• _Input records_
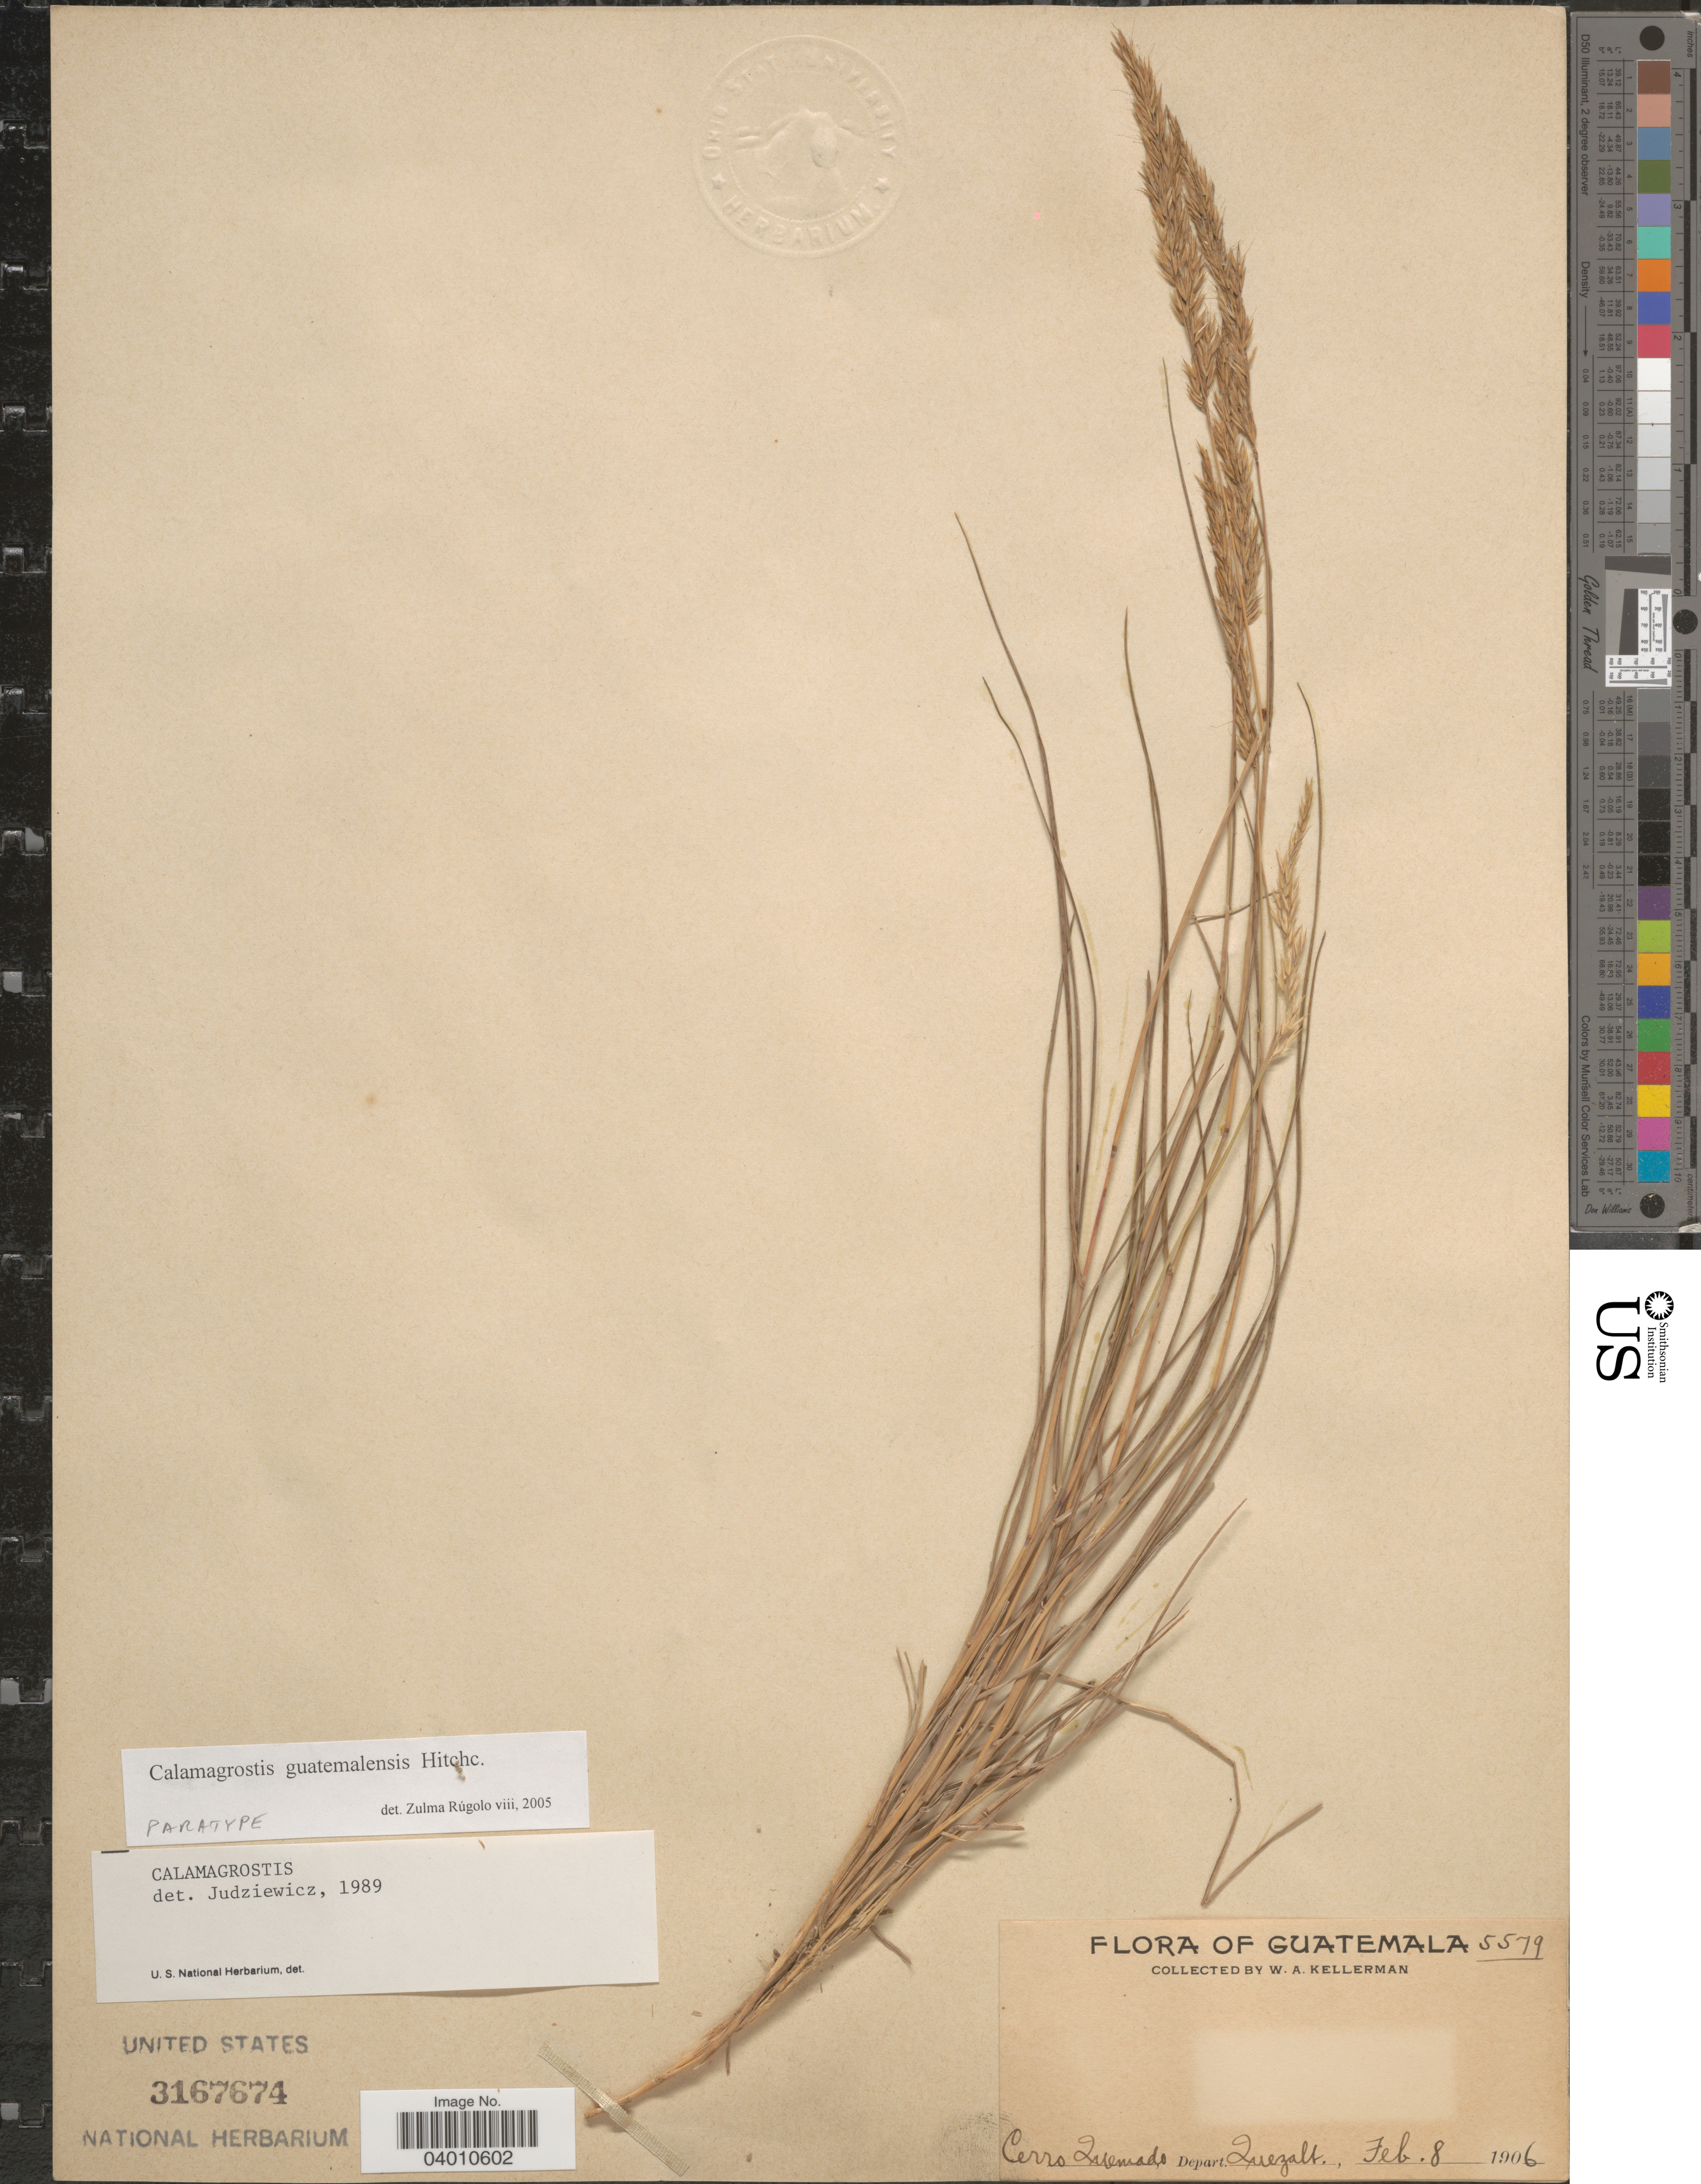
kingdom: Plantae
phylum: Tracheophyta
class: Liliopsida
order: Poales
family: Poaceae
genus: Peyritschia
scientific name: Peyritschia guatemalensis ined.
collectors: W. Kellerman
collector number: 5579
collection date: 1906-02-08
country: Guatemala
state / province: Quetzaltenango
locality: Cerro Quemado. Depart. Quezalt.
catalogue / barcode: US 3167674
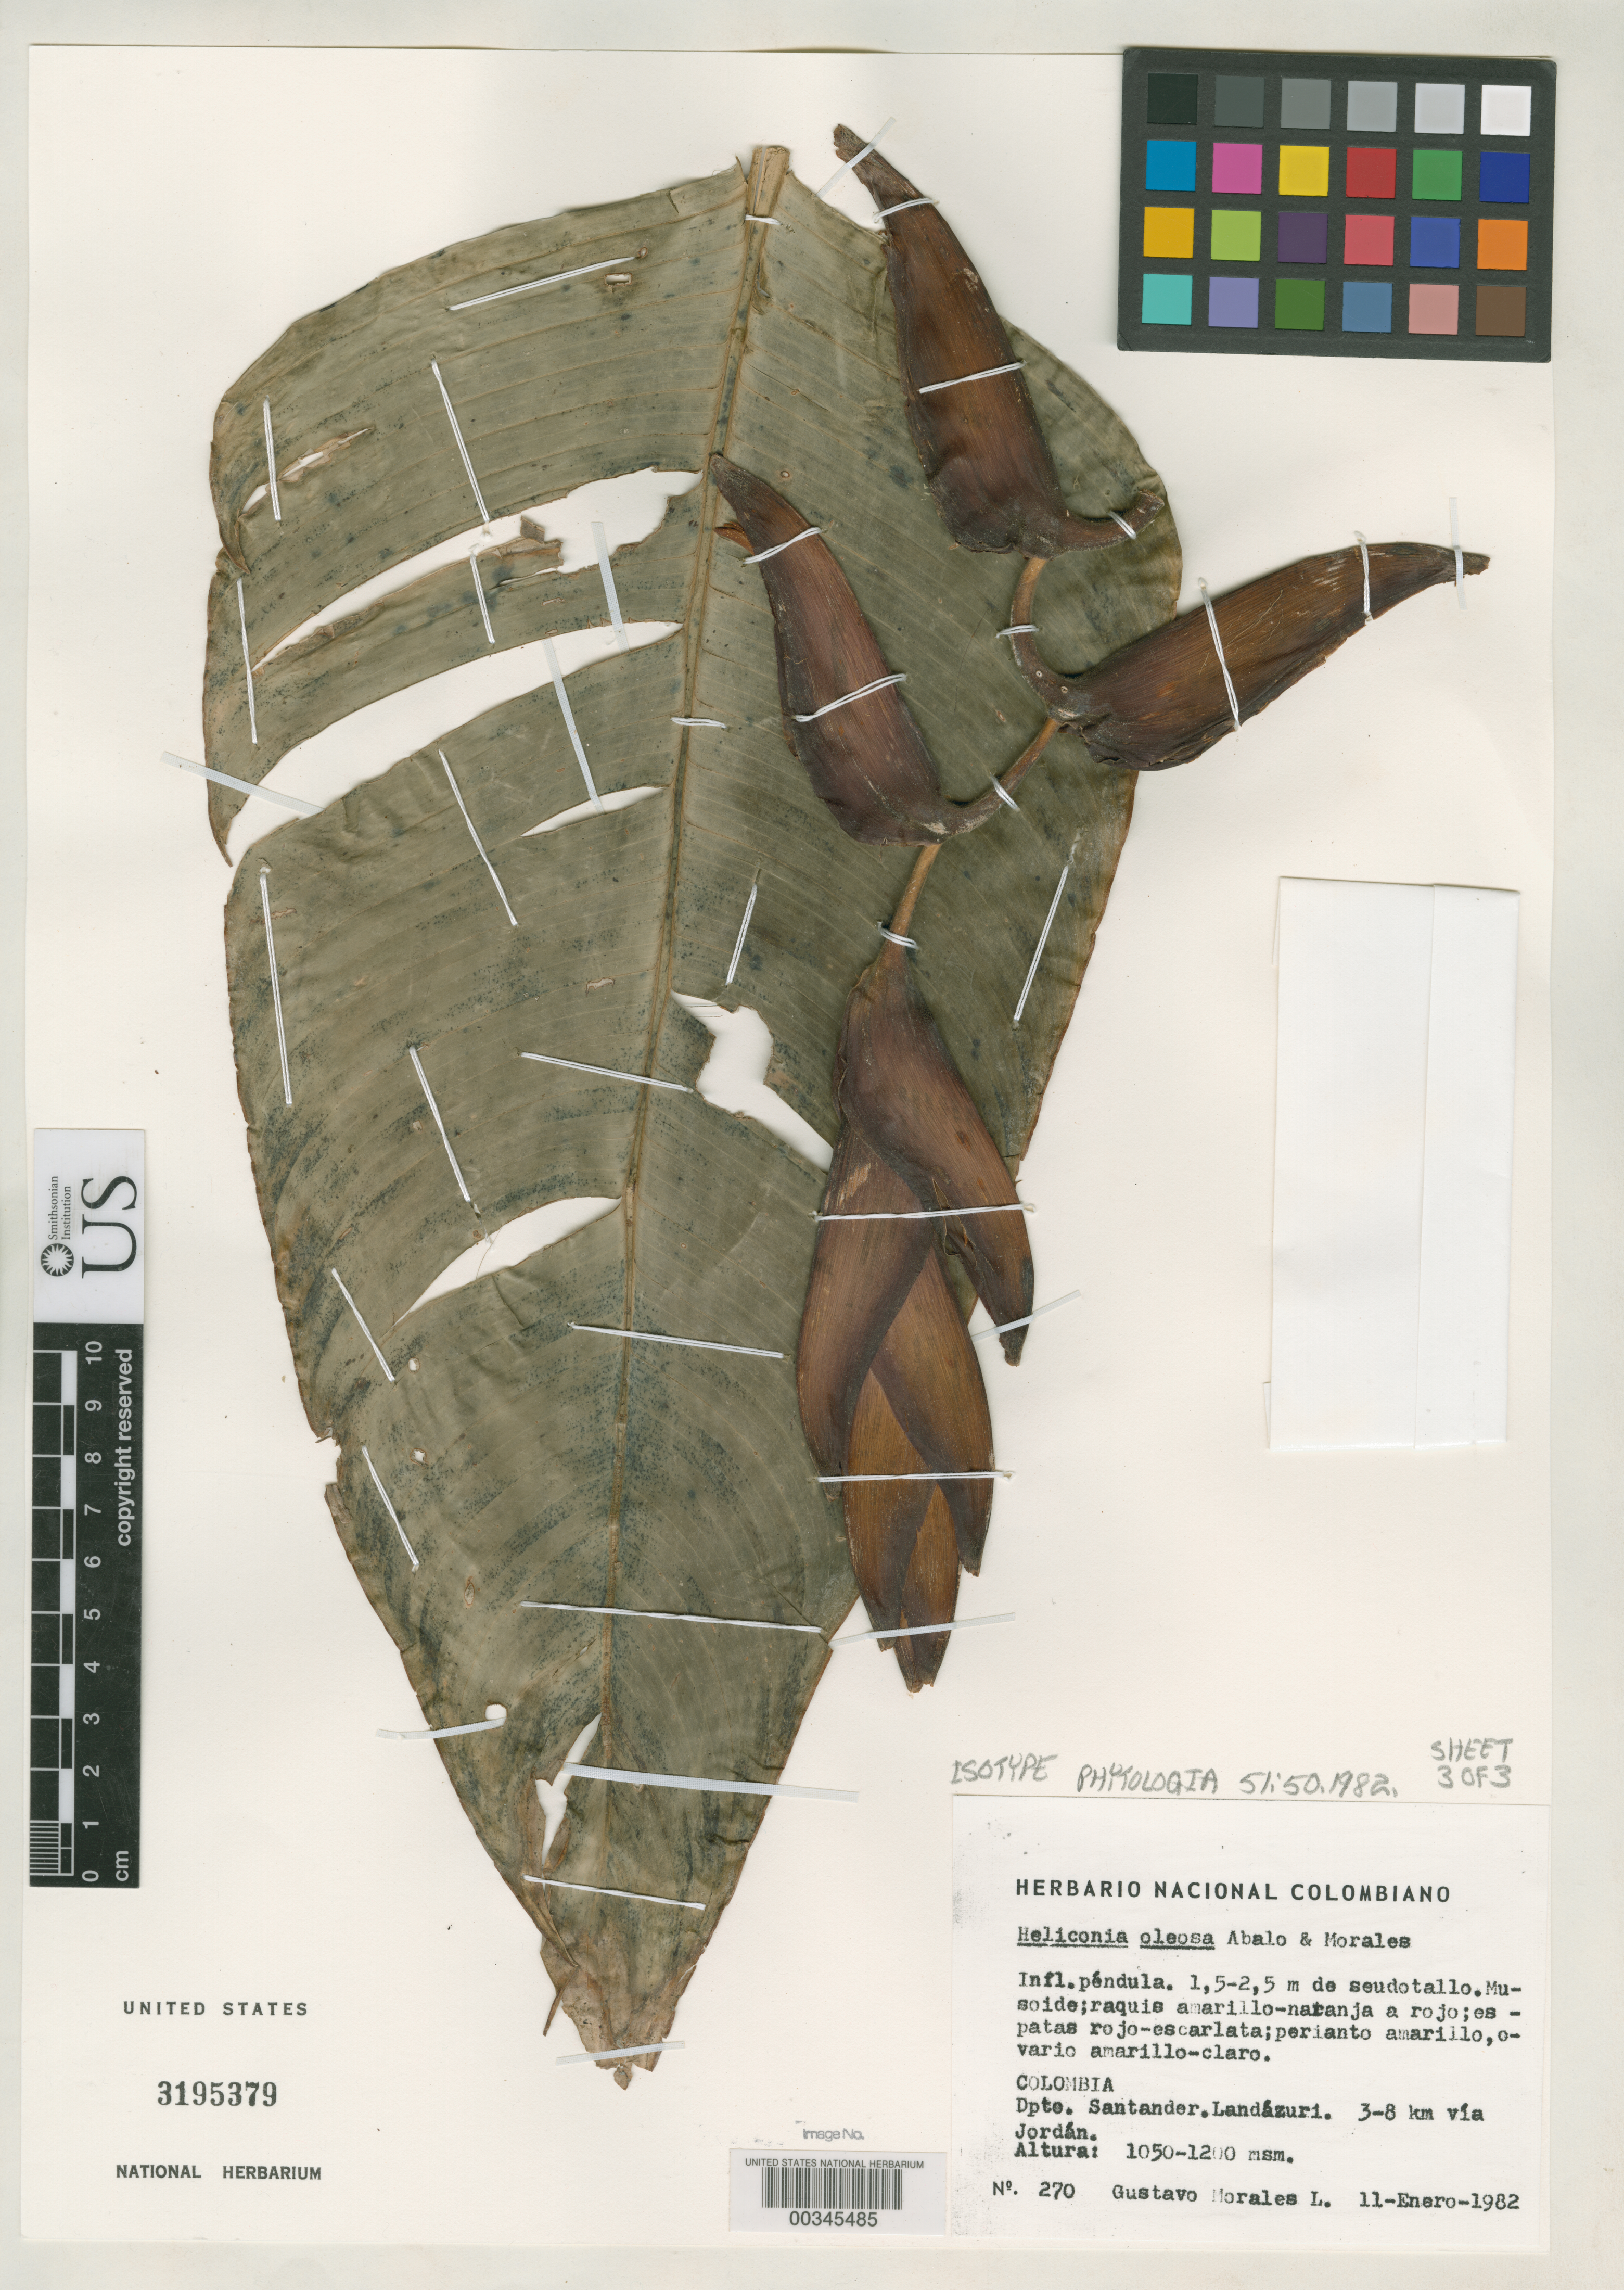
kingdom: Plantae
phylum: Tracheophyta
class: Liliopsida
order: Zingiberales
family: Heliconiaceae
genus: Heliconia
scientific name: Heliconia oleosa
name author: Abalo & G. Morales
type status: Isotype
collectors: G. Morales L.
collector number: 270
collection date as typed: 11 Jan 1982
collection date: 1982-01-11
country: Colombia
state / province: Santander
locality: Landazuri, 3-8 km via Jordan.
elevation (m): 1050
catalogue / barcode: US 3195379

• _What needs to be done_
Identify every line in the rows above that contains the string "number", treating uppercase and lowercase as different, and copy each of those lines.

• _Output below_
collector number: 5579
collector number: 270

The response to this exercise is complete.